Die 1970-er Jahre: Fortuna sorgte für reichlich Schlagzeilen, denn sie war recht schnell im europäischen Fußball angelangt. Während also (fast) alle Augen auf die Profis gerichtet waren, sollte sich auch die Zweitvertretung, die damals noch zu Recht „Amateure“ hießen, anschicken, eine Sensation zu bewerkstelligen.
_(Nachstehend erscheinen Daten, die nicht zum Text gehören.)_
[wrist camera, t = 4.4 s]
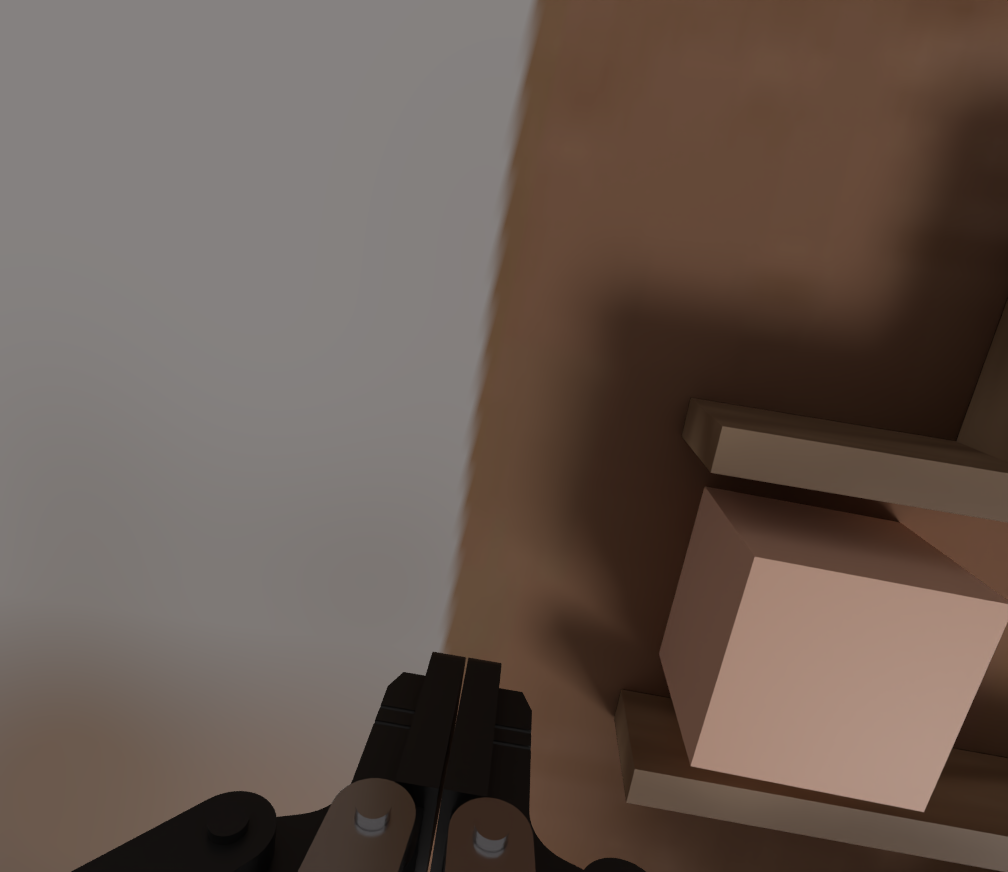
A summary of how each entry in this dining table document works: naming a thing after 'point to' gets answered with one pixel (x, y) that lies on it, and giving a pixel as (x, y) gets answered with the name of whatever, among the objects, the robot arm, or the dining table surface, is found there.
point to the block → (824, 649)
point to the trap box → (870, 475)
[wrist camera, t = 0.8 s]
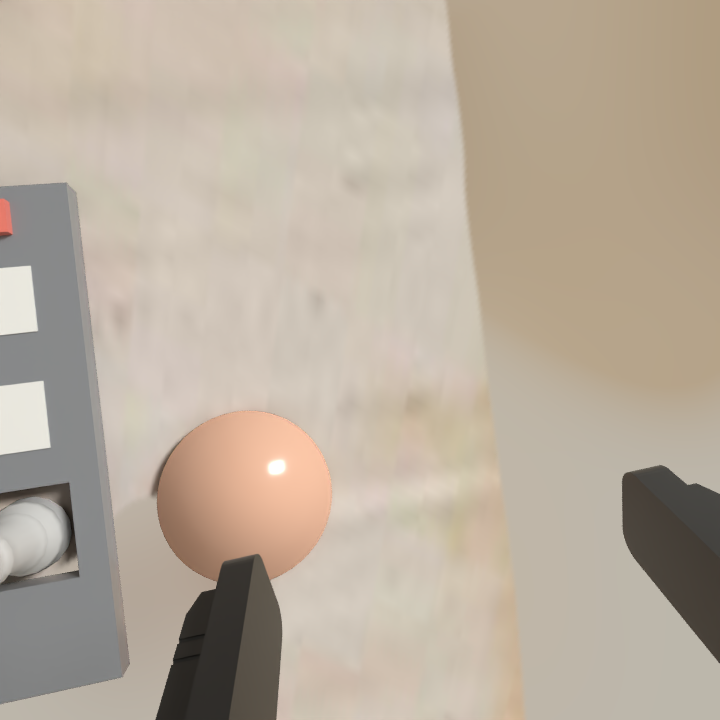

Unter Trainer Manfred Krafft, der zwischen 1959 und 1964 95 Spiele in der „Ersten“ bestritten hatte, schob sich die Mannschaft bis zum Herbst bis auf den 4. Tabellenplatz der Verbandsliga Nordrhein vor. Das weckte Begehr bei höherklassigen Vereinen und so folgte Krafft im Oktober dem Ruf zum damaligen Erstligisten 1. FC Saarbrücken. Die Amateure standen plötzlich ohne Coach da und so sprang Benno Beiroth ein, damals Leiter der Amateurabteilung, und übernahm die Übungseinheiten - trotz starker beruflicher Belastungen in seiner eigenen Firma. Der Interims-Coach wollte ein Team, das ansehnlichen Fußball spielt, wobei ihm mit Routinier Hardy Helmreich ein Co-Trainer zur Seite stand, der diese Philosophie verstand und auch hervorragend auf den Platz zu übertragen wusste. Doch für dieses Spielsystem braucht es Ausdauer. Und so hart und schweißtreibend die Einheiten auf dem dürftig beleuchteten Ascheplatz am Flinger Broich auch waren: Es entstand mit der Zeit eine Mannschaft, in der jeder für jeden einstand, was sich auch in den Spielergebnissen niederschlug: Die Formkurve zeigte immer weiter nach oben und unter Beiroth ging lediglich ein einziges Spiel verloren.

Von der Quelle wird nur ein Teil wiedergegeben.